«Nella
complessa storia dell’Europa, il cristianesimo rappresenta un
elemento centrale e qualificante, affermava il beato papa
Giovanni Paolo II, il 1° ottobre 1999, quando proclamò
patrone d’Europa le sante Brigida di Svezia, Caterina da Siena e
Teresa Benedetta della Croce... La fede cristiana ha plasmato la
cultura del continente e si è intrecciata in modo inestricabile con
la sua storia... Innumerevoli sono i cristiani che con la loro vita
retta ed onesta, animata dall’amore di Dio e del prossimo, hanno
raggiunto nelle più diverse vocazioni consacrate e laicali una
santità vera e grandemente diffusa, anche se nascosta. La Chiesa non
dubita che proprio questo tesoro di santità sia il segreto del suo
passato e la speranza del suo futuro... Il ruolo di santa Caterina da
Siena negli sviluppi della storia della Chiesa e nello stesso
approfondimento dottrinale del messaggio rivelato ha avuto
riconoscimenti significativi, che sono giunti fino all’attribuzione
del titolo di Dottore della Chiesa [da parte del papa Paolo VI, il 4
ottobre 1970]».

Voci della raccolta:
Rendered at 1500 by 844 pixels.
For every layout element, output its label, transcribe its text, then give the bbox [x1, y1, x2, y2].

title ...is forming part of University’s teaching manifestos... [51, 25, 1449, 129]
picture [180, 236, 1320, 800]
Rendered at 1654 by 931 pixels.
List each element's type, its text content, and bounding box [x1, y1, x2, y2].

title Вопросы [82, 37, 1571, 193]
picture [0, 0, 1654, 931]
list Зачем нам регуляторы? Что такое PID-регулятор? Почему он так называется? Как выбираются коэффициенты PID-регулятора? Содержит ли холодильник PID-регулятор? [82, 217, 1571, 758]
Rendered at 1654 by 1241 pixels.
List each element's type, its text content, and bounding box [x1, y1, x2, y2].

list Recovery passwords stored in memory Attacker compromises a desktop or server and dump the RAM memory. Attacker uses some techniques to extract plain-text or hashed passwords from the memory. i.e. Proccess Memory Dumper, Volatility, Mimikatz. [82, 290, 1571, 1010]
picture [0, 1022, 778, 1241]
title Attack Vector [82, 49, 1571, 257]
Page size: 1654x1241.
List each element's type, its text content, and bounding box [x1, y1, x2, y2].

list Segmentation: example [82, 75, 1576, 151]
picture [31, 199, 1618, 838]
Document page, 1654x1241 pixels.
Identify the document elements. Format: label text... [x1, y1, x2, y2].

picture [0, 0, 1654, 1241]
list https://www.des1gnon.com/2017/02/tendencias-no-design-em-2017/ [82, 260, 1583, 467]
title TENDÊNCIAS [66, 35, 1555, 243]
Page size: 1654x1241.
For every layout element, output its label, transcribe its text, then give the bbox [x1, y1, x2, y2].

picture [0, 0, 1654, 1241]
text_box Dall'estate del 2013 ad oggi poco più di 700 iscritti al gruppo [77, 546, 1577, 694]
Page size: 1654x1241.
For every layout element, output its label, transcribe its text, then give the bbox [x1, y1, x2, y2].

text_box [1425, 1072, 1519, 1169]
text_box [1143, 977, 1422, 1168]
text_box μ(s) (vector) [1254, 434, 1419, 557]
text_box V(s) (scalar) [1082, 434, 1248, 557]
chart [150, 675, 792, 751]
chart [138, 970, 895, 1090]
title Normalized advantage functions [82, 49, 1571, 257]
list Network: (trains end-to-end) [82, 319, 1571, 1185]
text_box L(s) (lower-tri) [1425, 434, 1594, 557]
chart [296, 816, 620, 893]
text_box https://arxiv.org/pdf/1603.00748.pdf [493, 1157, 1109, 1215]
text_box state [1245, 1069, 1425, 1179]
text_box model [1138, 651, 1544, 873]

SFIDE:
A. Restituisci tali e quali le righe delle voci della raccolta, dalla riga con "Rendered at 1654 by 1241 pixels." fino alla riga con "picture [0, 1022, 778, 1241]" compresa.
B. Porta avanti il brano su santa Caterina da Siena e la fede cristiana in Europa, partendo da dove finisce.
Le righe riportate non hanno niente a che vedere con il brano.

RISULTATI ATTESI:
A.
Rendered at 1654 by 1241 pixels.
List each element's type, its text content, and bounding box [x1, y1, x2, y2].

list Recovery passwords stored in memory Attacker compromises a desktop or server and dump the RAM memory. Attacker uses some techniques to extract plain-text or hashed passwords from the memory. i.e. Proccess Memory Dumper, Volatility, Mimikatz. [82, 290, 1571, 1010]
picture [0, 1022, 778, 1241]

B.
Figlia
di un tintore, Iacopo Benincasa, e di sua moglie, Lapa, Caterina e la
sua sorella gemella Giovanna nascono a Siena, in Italia, il 25 marzo
1347. Vengono al mondo dopo ventidue fratelli e sorelle. Giovanna
muore non molto tempo dopo e, nel 1348, i genitori Benincasa adottano
un giovane orfano di dieci anni, Tommaso della Fonte. Fin dalla sua
infanzia, Caterina prova un’attrazione profonda per Dio e per
Maria. All’età di appena cinque anni, recita con fervore l’“Ave
Maria”, che si diverte a ripetere su ogni gradino salendo o
scendendo le scale. In seguito, non smetterà di raccomandare il
ricorso a Maria in ogni occasione: «Maria è nostra avvocata, madre
di grazia e di misericordia. Ella non è ingrata a chi la serve.»
Intorno all’età di sei anni, ha una visione di Cristo che la
benedice. Questa esperienza rafforza il fervore di Caterina.
L’educazione religiosa che riceve comprende letture di vite di
santi, di eremiti o di padri del deserto, che cerca in seguito di
imitare con una vita di ascesi e di solitudine. L’attrazione di
Caterina per l’ordine dei Domenicani cresce quando Tommaso entra
nel noviziato San Domenico nel 1353. All’età di sette anni,
Caterina fa voto di castità.
Ingegnosità
Quando
ha circa dodici anni, per accontentare sua madre e Bonaventura,
sua sorella maggiore, Caterina si lascia vestire con eleganza.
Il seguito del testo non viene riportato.